Arrivé au bout d'la principale j'voyais pu rien j'entrais dans l'bois. M'restait pu rien que l'bungalow à p'tite Sara avant d'me perdre en caribou. Sur le côté de la maison y'avait une f'nêtre et sa lueur, une veilleuse sur la forêt, l'entrée des monts c'était par là.
Comme en souvenir, c'était pareille.
La p'tite Sara c'était ma blonde avant tout ça, avant que j'sèche dans mon salon les stores fermés sans voir le monde. Enfin sorti, et sans vraiment savoir pourquoi, j'étais là, devant chez elle, blanc comme un drap dans la nuit noire.

Dans la fenêtre y'avait sa chambre. Je la voyais dans un miroir.

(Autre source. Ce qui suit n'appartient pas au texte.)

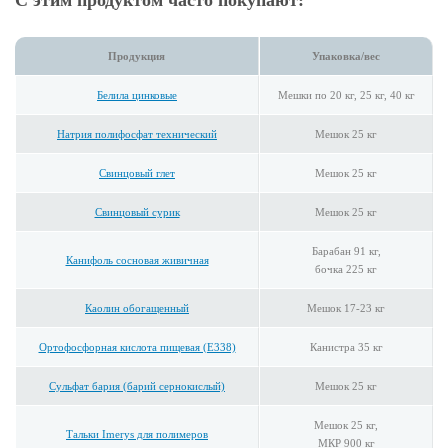
Продукция
Упаковка/вес
Белила цинковые
Мешки по 20 кг, 25 кг, 40 кг
Натрия полифосфат технический
Мешок 25 кг
Свинцовый глет
Мешок 25 кг
Свинцовый сурик
Мешок 25 кг
Барабан 91 кг,
Канифоль сосновая живичная
бочка 225 кг
Каолин обогащенный
Мешок 17-23 кг
Ортофосфорная кислота пищевая (E338)
Канистра 35 кг
Сульфат бария (барий сернокислый)
Мешок 25 кг
Мешок 25 кг,
Тальки Imerys для полимеров
МКР 900 кг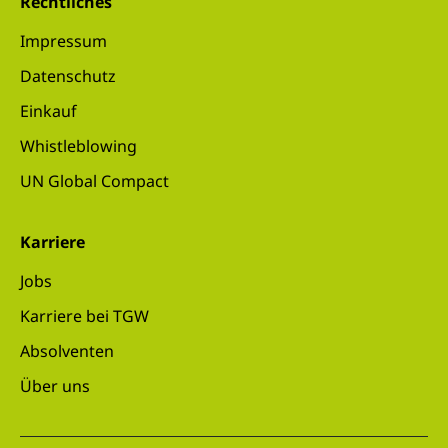
Rechtliches
Impressum
Datenschutz
Einkauf
Whistleblowing
UN Global Compact
Karriere
Jobs
Karriere bei TGW
Absolventen
Über uns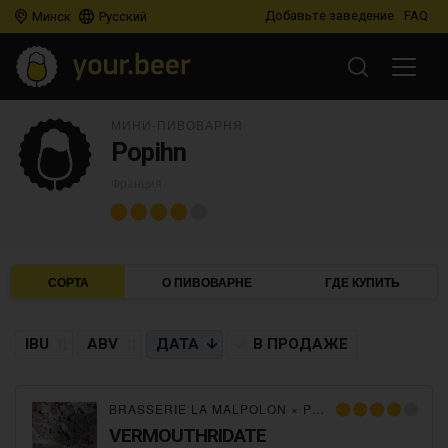
Добавьте заведение
FAQ
Минск
Русский
МИНИ-ПИВОВАРНЯ
Popihn
Франция
СОРТА
О ПИВОВАРНЕ
ГДЕ КУПИТЬ
IBU
ABV
ДАТА
В ПРОДАЖЕ
BRASSERIE LA MALPOLON
×
POPIHN
×
NANO BRAS
VERMOUTHRIDATE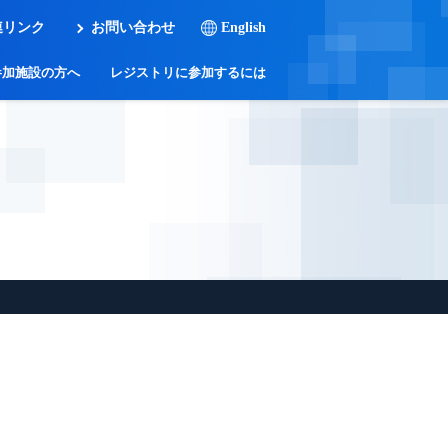
連リンク
お問い合わせ
English
参加施設の方へ
レジストリに参加するには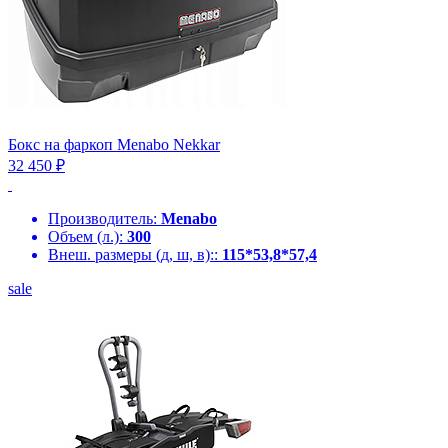
Бокс на фаркоп Menabo Nekkar
32 450 ₽
Производитель:
Menabo
Объем (л.):
300
Внеш. размеры (д, ш, в)::
115*53,8*57,4
sale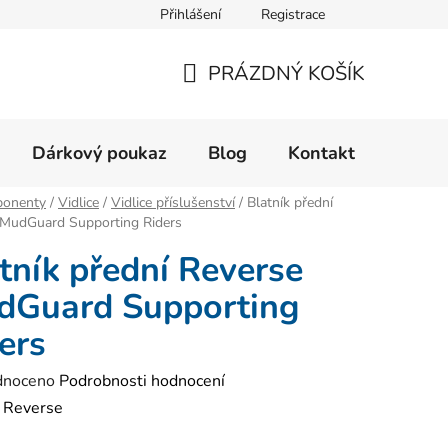
Přihlášení
Registrace
Velikostní tabulka
Formulář pro reklamaci zboží
Form
PRÁZDNÝ KOŠÍK
NÁKUPNÍ
KOŠÍK
Dárkový poukaz
Blog
Kontakt
onenty
/
Vidlice
/
Vidlice příslušenství
/
Blatník přední
 MudGuard Supporting Riders
tník přední Reverse
dGuard Supporting
ers
né
dnoceno
Podrobnosti hodnocení
ení
:
Reverse
tu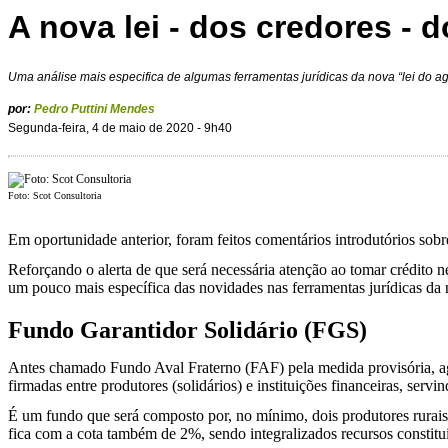
A nova lei - dos credores - 
Uma análise mais especifica de algumas ferramentas jurídicas da nova “lei do ag
por:
Pedro Puttini Mendes
Segunda-feira, 4 de maio de 2020 - 9h40
Foto: Scot Consultoria
Em oportunidade anterior, foram feitos comentários introdutórios sobr
Reforçando o alerta de que será necessária atenção ao tomar crédito n
um pouco mais específica das novidades nas ferramentas jurídicas da n
Fundo Garantidor Solidário (FGS)
Antes chamado Fundo Aval Fraterno (FAF) pela medida provisória, 
firmadas entre produtores (solidários) e instituições financeiras, serv
É um fundo que será composto por, no mínimo, dois produtores rurais (
fica com a cota também de 2%, sendo integralizados recursos constitu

Elle était belle et j'étais bien. Elle était nue comme en souvenir, en beaucoup mieux faudrait le dire. J'étais ému par sa candeur, mes yeux coulaient à cause du froid. Elle semblait chaude et confortable, prête pour l'amour et la passion. Elle se leva, alla s'asseoir, sur une chaise tout près de là.
J'avais envie d'aller cogner, prendre un caillou, le lui lancer, à sa fenêtre la déranger pour une danse de quelques pas.
J'avais envie de lui écrire, de longs textes plates, des paragraphes, de courts poèmes, des acrostiches, des mots quétaines sur une ardoise, jusqu'à ce que fêle ma plume, jusqu'à ce que meurent mes doigts.
J'aurais écrit tout un recueil de belles histoires où elle et moi, dans la prairie, on se s'rait fait des p'tits enfants.
Je jetterais tous mes avoirs, me redonnerais un brin de vie, me r'voir vivant une couple de fois. Y'est ben trop tard apparemment.
Y'a que Sara avait un chum, un beau grand brun, avec d'la gueule.
Faque en bout d'ligne, juste devant l'bois, j'étais errant, j'étais tout seul.